UUCSR’s Veatch program gives students meaningful summer jobs

Amelia Camurati
A panel of, from left, Angel Reyes with Latino Justice, Mimi Pierre Johnson with the New York Communities for Change and Shameika Hanson with Mothers Out Front spoke Tuesday to students participating in the Student Activity Fund program of the Long Island Area Council of Unitarian Congregations. (Photo by Amelia Camurati)

Rising New York University sophomore Katia Altern dreams of working for the United Nations one day.

She’s one step closer with her summer internship, thanks to the Student Activity Fund of the Long Island Area Council of Unitarian Congregations funded by the Unitarian Universalist Congregation at Shelter Rock through its Veatch grant-making program.

Altern, a Great Neck resident, is spending her summer days as the racial justice coordinator at the Unitarian Universalist Association’s United Nations office in New York City. Though technically it is an unpaid internship, Altern earns $10 an hour through the UUCSR’s Veatch grant program in Manhasset.

“I love the program. I’ve never heard anything negative about it ever,” Altern said. “It offers such a variety of options for a bunch of different people, whether it relates to manual labor or office jobs, so I think it’s a great program.”

Program coordinator Diane Cohen said the Veatch program has been helping pay Long Island high school seniors and college students for social justice and social work internships for 43 years. Based on the annual amount of the grant, students are told how many hours they can work and are paid accordingly: $9 an hour for high school students, $10 an hour for college students and $11 an hour after working 500 hours.

Cohen said students can work through the program for up to four summers, and many come back after the first year. When students are trying to figure out what organizations to approach, she simply asks “What are you interested in?”

“What we do helps our kids live their [Unitarian Universalist] values, the seven principles,” Cohen said. “It helps them be exposed to social justice agencies and social services and still get paid. If you have to make money over the summer, you can’t do an unpaid internship for eight weeks. You might have to work at the grocery store or the pool.”

During the Student Activity Fund’s annual Leadership Training Workshop Tuesday night, three social justice organizers spoke to the group about their jobs, the struggles they face with underfunding and lack of volunteers, and what they can do in the future to help.

Angel Reyes with Latino Justice is an undocumented immigrant from Peru who came to the United States as a teenager with his mother and younger brother. When his mother was pulled over for a traffic stop without a driver’s license, she was arrested and deported.

Upon her return, she asked Reyes to send his brother back to Peru to be with her while he stayed here, a young adult with no family in the country and no idea where to go next.
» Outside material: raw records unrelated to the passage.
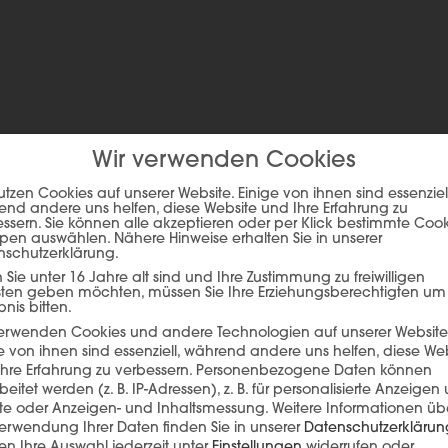
ch in diesen Farben erhältlich
Wir verwenden Cookies
utzen Cookies auf unserer Website. Einige von ihnen sind essenziell
nd andere uns helfen, diese Website und Ihre Erfahrung zu
ssern. Sie können alle akzeptieren oder per Klick bestimmte Coo
pen auswählen. Nähere Hinweise erhalten Sie in unserer
nschutzerklärung.
Sie unter 16 Jahre alt sind und Ihre Zustimmung zu freiwilligen
sten geben möchten, müssen Sie Ihre Erziehungsberechtigten um
bnis bitten.
verwenden Cookies und andere Technologien auf unserer Website
e von ihnen sind essenziell, während andere uns helfen, diese We
hre Erfahrung zu verbessern.
Personenbezogene Daten können
beitet werden (z. B. IP-Adressen), z. B. für personalisierte Anzeigen
lte oder Anzeigen- und Inhaltsmessung.
Weitere Informationen üb
ie auf den unteren Button, um den Inhalt von player.flipsnack.com
erwendung Ihrer Daten finden Sie in unserer
Datenschutzerklärun
n Ihre Auswahl jederzeit unter
Einstellungen
widerrufen oder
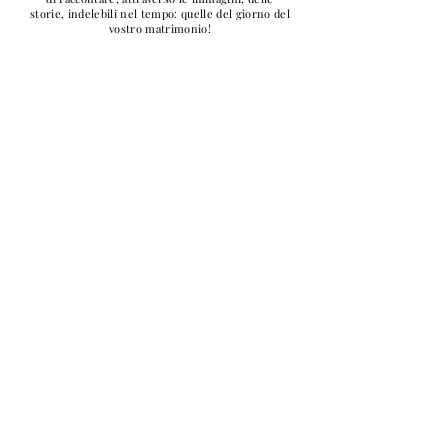
storie, indelebili nel tempo: quelle del giorno del
vostro matrimonio!
member of
contatti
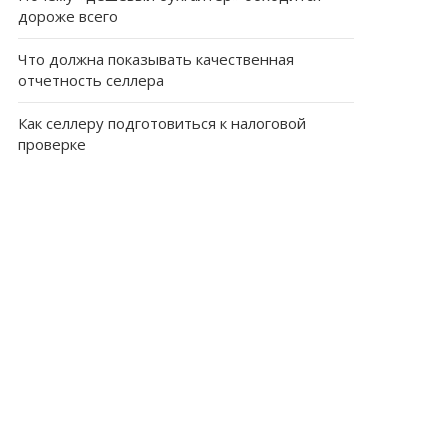
дороже всего
Что должна показывать качественная
отчетность селлера
Как селлеру подготовиться к налоговой
проверке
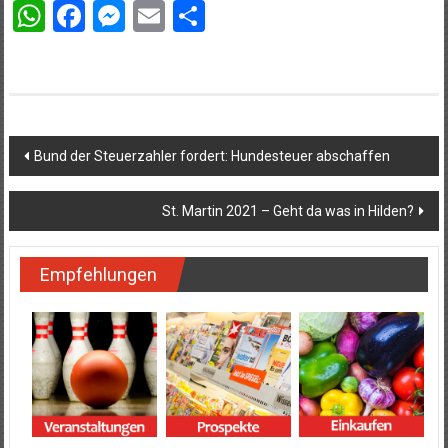
WhatsApp
Facebook
Messenger
Email
Teilen
Beitragsnavigation
Bund der Steuerzahler fordert: Hundesteuer abschaffen
St. Martin 2021 – Geht da was in Hilden?
Empfehlungen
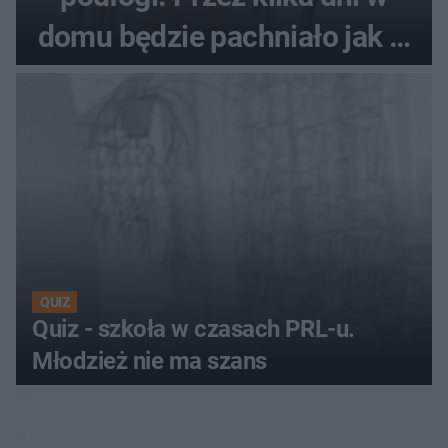
domu będzie pachniało jak w
hotelu
QUIZ
Quiz - szkoła w czasach PRL-u.
Młodzież nie ma szans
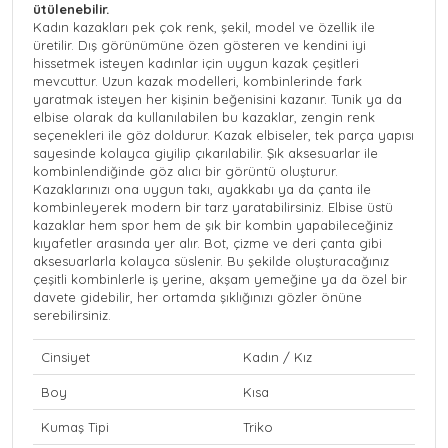
ütülenebilir.
Kadın kazakları pek çok renk, şekil, model ve özellik ile
üretilir. Dış görünümüne özen gösteren ve kendini iyi
hissetmek isteyen kadınlar için uygun kazak çeşitleri
mevcuttur. Uzun kazak modelleri, kombinlerinde fark
yaratmak isteyen her kişinin beğenisini kazanır. Tunik ya da
elbise olarak da kullanılabilen bu kazaklar,
zengin renk
seçenekleri
ile göz doldurur. Kazak elbiseler, tek parça yapısı
sayesinde kolayca giyilip çıkarılabilir. Şık aksesuarlar ile
kombinlendiğinde göz alıcı bir görüntü oluşturur.
Kazaklarınızı ona uygun takı, ayakkabı ya da çanta ile
kombinleyerek modern bir tarz yaratabilirsiniz. Elbise üstü
kazaklar hem spor hem de şık bir kombin yapabileceğiniz
kıyafetler arasında yer alır. Bot, çizme ve deri çanta gibi
aksesuarlarla kolayca süslenir.
Bu şekilde oluşturacağınız
çeşitli kombinlerle
iş yerine, akşam yemeğine ya da özel bir
davete
gidebilir, her ortamda şıklığınızı gözler önüne
serebilirsiniz.
Cinsiyet
Kadın / Kız
Boy
Kısa
Kumaş Tipi
Triko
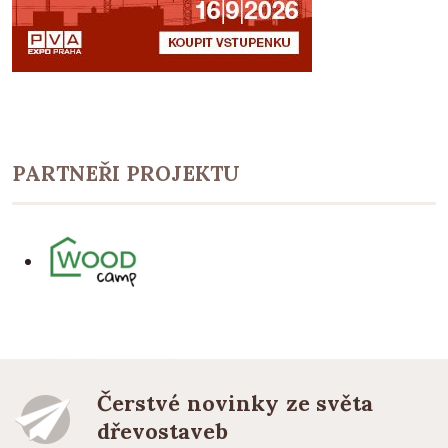
PARTNEŘI PROJEKTU
Čerstvé novinky ze světa
dřevostaveb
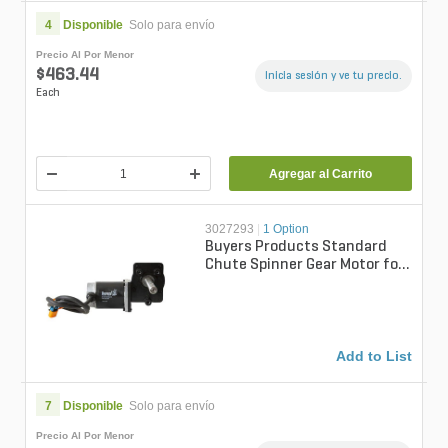
4
Disponible
Solo para envío
Precio Al Por Menor
$463.44
Inicia sesión y ve tu precio.
Each
Agregar al Carrito
3027293
|
1 Option
Buyers Products Standard
Chute Spinner Gear Motor for
SaltDogg SHPE Series
Spreaders
Add to List
7
Disponible
Solo para envío
Precio Al Por Menor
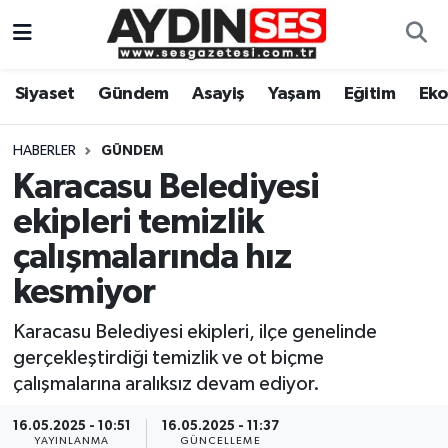
Asayiş
Aydın Nöbetçi Eczaneler
Siyaset
Gündem
Asayiş
Yaşam
Eğitim
Ek
Gündem
Aydın Hava Durumu
HABERLER
GÜNDEM
Siyaset
Aydin Namaz Vakitleri
Karacasu Belediyesi
ekipleri temizlik
Ekonomi
Aydın Trafik Yoğunluk Haritası
çalışmalarında hız
Yaşam
Süper Lig Puan Durumu ve Fikstür
kesmiyor
Karacasu Belediyesi ekipleri, ilçe genelinde
Eğitim
Tüm Manşetler
gerçekleştirdiği temizlik ve ot biçme
Kültür Sanat
Son Dakika Haberleri
çalışmalarına aralıksız devam ediyor.
16.05.2025 - 10:51
16.05.2025 - 11:37
Spor
Haber Arşivi
YAYINLANMA
GÜNCELLEME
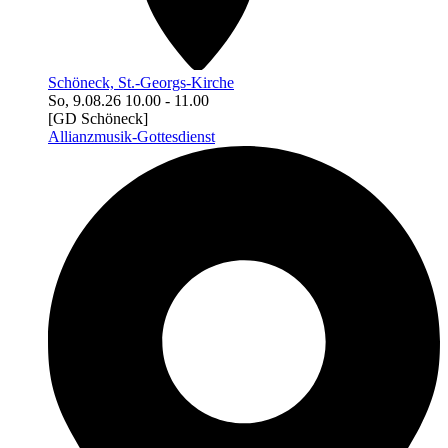
Schöneck, St.-Georgs-Kirche
So, 9.08.26
10.00
-
11.00
[GD Schöneck]
Allianzmusik-Gottesdienst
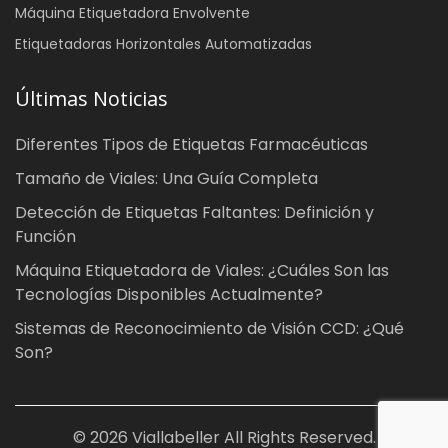
Máquina Etiquetadora Envolvente
Etiquetadoras Horizontales Automatizadas
Últimas Noticias
Diferentes Tipos de Etiquetas Farmacéuticas
Tamaño de Viales: Una Guía Completa
Detección de Etiquetas Faltantes: Definición y
Función
Máquina Etiquetadora de Viales: ¿Cuáles Son las
Tecnologías Disponibles Actualmente?
Sistemas de Reconocimiento de Visión CCD: ¿Qué
Son?
© 2026 Viallabeller All Rights Reserved.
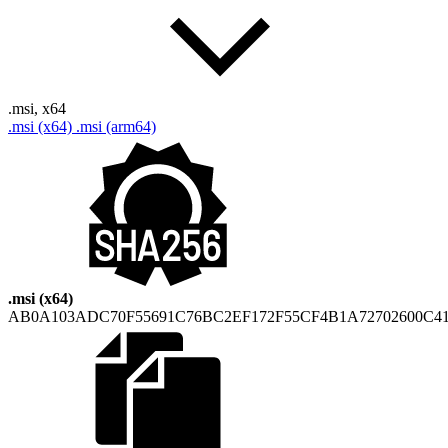
.msi, x64
.msi (x64)
.msi (arm64)
.msi (x64)
AB0A103ADC70F55691C76BC2EF172F55CF4B1A72702600C41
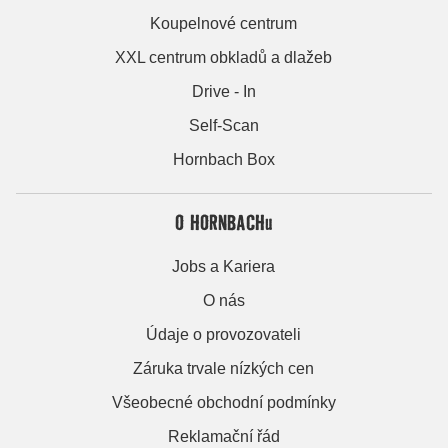
Koupelnové centrum
XXL centrum obkladů a dlažeb
Drive - In
Self-Scan
Hornbach Box
O HORNBACHu
Jobs a Kariera
O nás
Údaje o provozovateli
Záruka trvale nízkých cen
Všeobecné obchodní podmínky
Reklamační řád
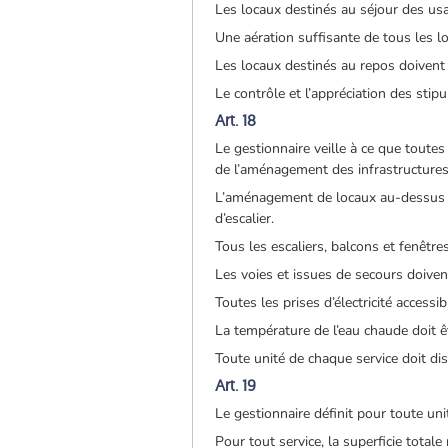
Les locaux destinés au séjour des us
Une aération suffisante de tous les lo
Les locaux destinés au repos doivent 
Le contrôle et l’appréciation des stip
Art. 18
Le gestionnaire veille à ce que toutes
de l’aménagement des infrastructures, 
L’aménagement de locaux au-dessus d
d’escalier.
Tous les escaliers, balcons et fenêtre
Les voies et issues de secours doiven
Toutes les prises d’électricité access
La température de l’eau chaude doit ê
Toute unité de chaque service doit di
Art. 19
Le gestionnaire définit pour toute uni
Pour tout service, la superficie total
Mimi Pierre Johnson with the New York Communities for Change works to help solve the housing crisis and has a soft spot for working with homeless shelters. Throughout her responses to moderator Marybeth Guyther with the Long Island Unitarian Universalist Social Justice Roundtable, Johnson said that throughout her life, she’s come across situations where she didn’t know how to proceed, such as running for New York State Assembly to represent District 21 in 2010.

However, Johnson said, she pushed through, she asked questions, she read everything she could and she learned how to make change happen in New York.

Shameika Hanson, a recent Stony Book University graduate, works for Mothers Out Front, an organization fighting for sustainable resources and to wean the world off fossil fuels and onto renewable energy. She urged the students to become engaged on every level of the democratic process, to never stop reading and to use social media as a tool for their social work.

“I think in the future, Long Island will work a little bit better as organizations come together,” Johnson said. “New York Communities for Change in the city has a lot of different organizations and they work well together, but on Long Island, we’ve been a little bit in our own silos, so when we have a press conference or a rally, we have to get our members out there. When you have 500 people versus 10 people, it’s a big difference, and we fall short of that on Long Island because we’re all working so hard separately.”

The UUCSR Veatch program helps support Unitarian Universalist programs across the country, but Cohen said this local program that draws students from across the island is important to the organization.

“We’re lucky to have this vehicle. We’re lucky to have this program because our students then can act,” Cohen said. “You want to get involved when you’re a young person, but you may not be able to afford it, you don’t know who to call, you don’t have support. We have a structure around it, and we give them support.”